The internet has opened up the world to its users. They can learn, research, explore and discover almost anything they desire. It also gives individuals who understand how to use it, the ability to contact and interact with other individuals, either without their permission. Cyber harassment is unlike physical forms of harassment for several reasons. In a virtual world, it is extremely hard to detect and only individuals who are familiar with this level of technology can prove it has occurred.
What is Cyber Harassment?
What is cyber harassment? It is the use of the internet to make unsolicited advances, communications or interact with another person or entity. A true definition of cyber harassment or cyber stalking does not yet exist due to the many forms it can take. According to the National Conference of State Legislatures, one key point in defining and using the terms cyber harassment and cyberbullying is the perpetrator’s age. In most cases, the term cyberbullying refers to unsolicited communications or stalking activities between minors. The term cyber harassment is normally used when adults are involved.
Types of Cyber Harassment
Cyber harassment can take many forms.
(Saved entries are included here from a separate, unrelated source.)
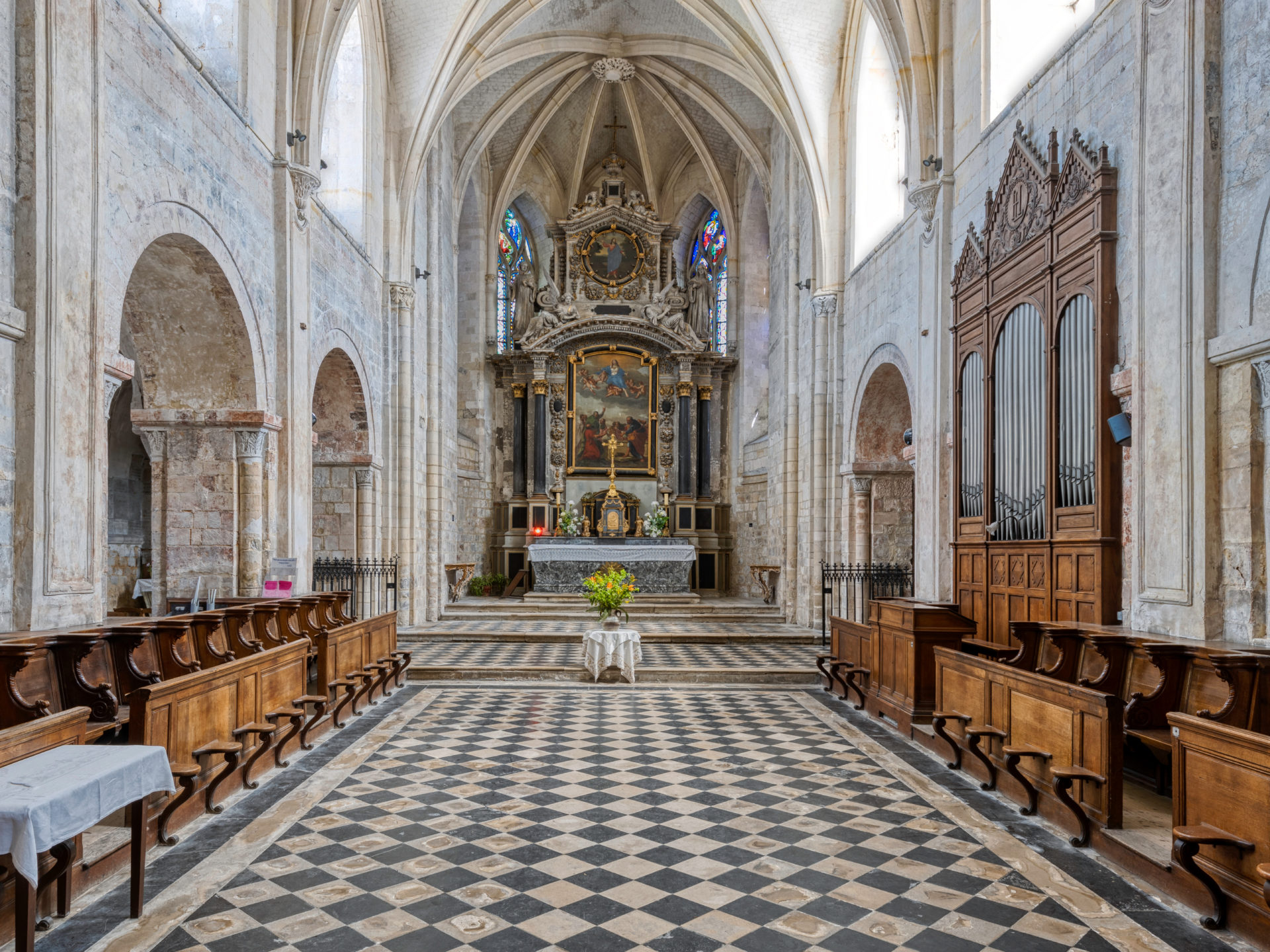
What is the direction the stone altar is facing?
toward the camera

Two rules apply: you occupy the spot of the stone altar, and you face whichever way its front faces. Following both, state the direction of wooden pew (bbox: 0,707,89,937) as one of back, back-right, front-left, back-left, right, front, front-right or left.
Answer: front

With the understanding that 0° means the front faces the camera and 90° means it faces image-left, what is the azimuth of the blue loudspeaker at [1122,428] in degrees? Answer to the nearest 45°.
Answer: approximately 45°

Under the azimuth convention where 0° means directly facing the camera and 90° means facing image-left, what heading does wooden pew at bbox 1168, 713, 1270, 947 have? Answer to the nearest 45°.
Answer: approximately 45°

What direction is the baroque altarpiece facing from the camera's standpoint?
toward the camera

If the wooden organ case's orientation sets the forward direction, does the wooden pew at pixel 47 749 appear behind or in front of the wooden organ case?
in front

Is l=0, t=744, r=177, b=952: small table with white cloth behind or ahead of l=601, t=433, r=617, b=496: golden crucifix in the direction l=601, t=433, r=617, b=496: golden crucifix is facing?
ahead
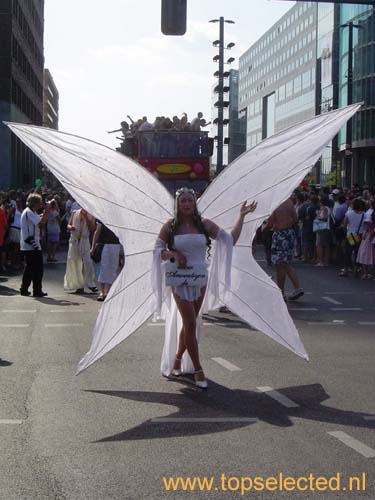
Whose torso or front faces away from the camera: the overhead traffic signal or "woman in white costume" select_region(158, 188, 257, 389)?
the overhead traffic signal

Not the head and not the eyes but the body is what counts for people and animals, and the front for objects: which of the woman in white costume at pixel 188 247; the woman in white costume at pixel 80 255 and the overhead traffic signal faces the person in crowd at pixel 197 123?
the overhead traffic signal

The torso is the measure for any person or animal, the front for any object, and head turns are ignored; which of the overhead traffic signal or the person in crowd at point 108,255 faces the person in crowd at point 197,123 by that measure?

The line between harassment and stalking normally is crossed when an individual realizes someone is watching their online activities. Stalkers are often quiet and don’t broadcast their intentions or that they are actively watching someone. A person intent on harassing another individual usually wants them to know they are doing it and will openly engage in online interaction to see the person’s response. The following techniques are often used.
- unsolicited posts and comments on social media sites
- graphic images and posts directed at the victim
- instant messaging
A person can block many of the messages and posts, but when they begin to contain threats or unwanted advances, the victim can report them to the proper authorities. If a person feels as if they have been targeted by another individual, shutting the bully down as quickly as possible prevents them from gaining the advantage.
Different types of Cyber Harassment :
- Hate Speech: Any person using his online persona to promote hate speech against a certain race, sex, religion or politics is considered a cyber-bully. There is a thin line between expressing how you feel or think about an idea and promoting hate speech towards a certain group of people. Any speech that promotes hate culture should be reported to the website immediately.
- Sexual or Pornographic Content: Websites that are not supposed to be carrying sexual content but are doing so should also be flagged. Facebook for instance does not allow pornographic content on its pages. So do most of the social media websites.
- Self Harm: Promotion of hard drug abuse, cutting or eating disorders should not be dealt with lightly. Most websites where people can share this sort of thing work with suicide prevention agencies to help people in distress.
- Intellectual Property Protection: If you happen to be someone who shares their work online, you should be well equipped with a license that protects your work from being stolen and linked to another person. This could happen directly with a person stealing your work or indirectly through a person posing as yourself in order to take credit for your work. Intellectual property licenses are everywhere online. Make sure you buy yours.
- Identity Theft: Someone stealing your online persona is someone who wants more than just that. Puts your personal life at stake as they might gain access to your bank accounts and credit cards through posing as you. This makes them extremely close to your social circle as well.
- Cyberbullying: Ganging up on a victim and constantly harassing them through the internet or through their mobile phone is an act of cyber harassment. Another form of cyber harassment is being mean in a constant manner to a person online is unacceptable to most social media websites. Sometimes, the victim cannot handle the stress of cyber harassment and may resort to suicide. At this point, the aggressor in this cyber harassment incident will go to court.
Ways to Prevent Cyber Harassment
The key to preventing cyber harassment is identifying the person who is responsible and reporting them to the police. If someone is being harassed in a virtual or online forum or platform, instructing them to stop will not be enough. There are several ways to prevent cyber harassment and to not be a victim. A few include:
- Tell them to stop
- Report them to the authorities
- Privatize your accounts – make sure all accounts are private so that only your known friends can access your information or see your posts and photographs.
- Never give out your personal information. Also never put your personal information on your social media accounts. If a friend or loved one needs personal information, call them on the telephone.
- Never add people to your friend’s list unless you are sure of their identity. If you do not know them but act like they know who you are, ask your friends and family if they look familiar.
- Beware of fake accounts. Social media accounts where a person only has 4 or 5 friends are probably bogus and are being used to stalk or harass other individuals.
- Don’t initiate contact with people you do not know.
Taking as many precautions as possible is the best way to prevent cyber harassment. Making sure all of your information is secure is another. By setting all of your online accounts to “private” you dramatically reduce the number of people who have access to your public information. If your profile is set to private, no one can see your photos or posts. They cannot find your email address and will not be able to comment on anything unless you give them permission.
What is cyber harassment? Cyber harassment in many states is now a crime. Laws have been passed that make it illegal for individuals to continually pursue others through unsolicited attempts at communication over devices governed by the FCC. Once cyber harassment has been reported and an investigation has started, the person committing the crime can be arrested and charged if they do not cease and desist.
Victims can take control of the situation by reporting all instances of cyber harassment and stalking to their local law enforcement, as well as online agencies who are able to handle the virtual technology involved.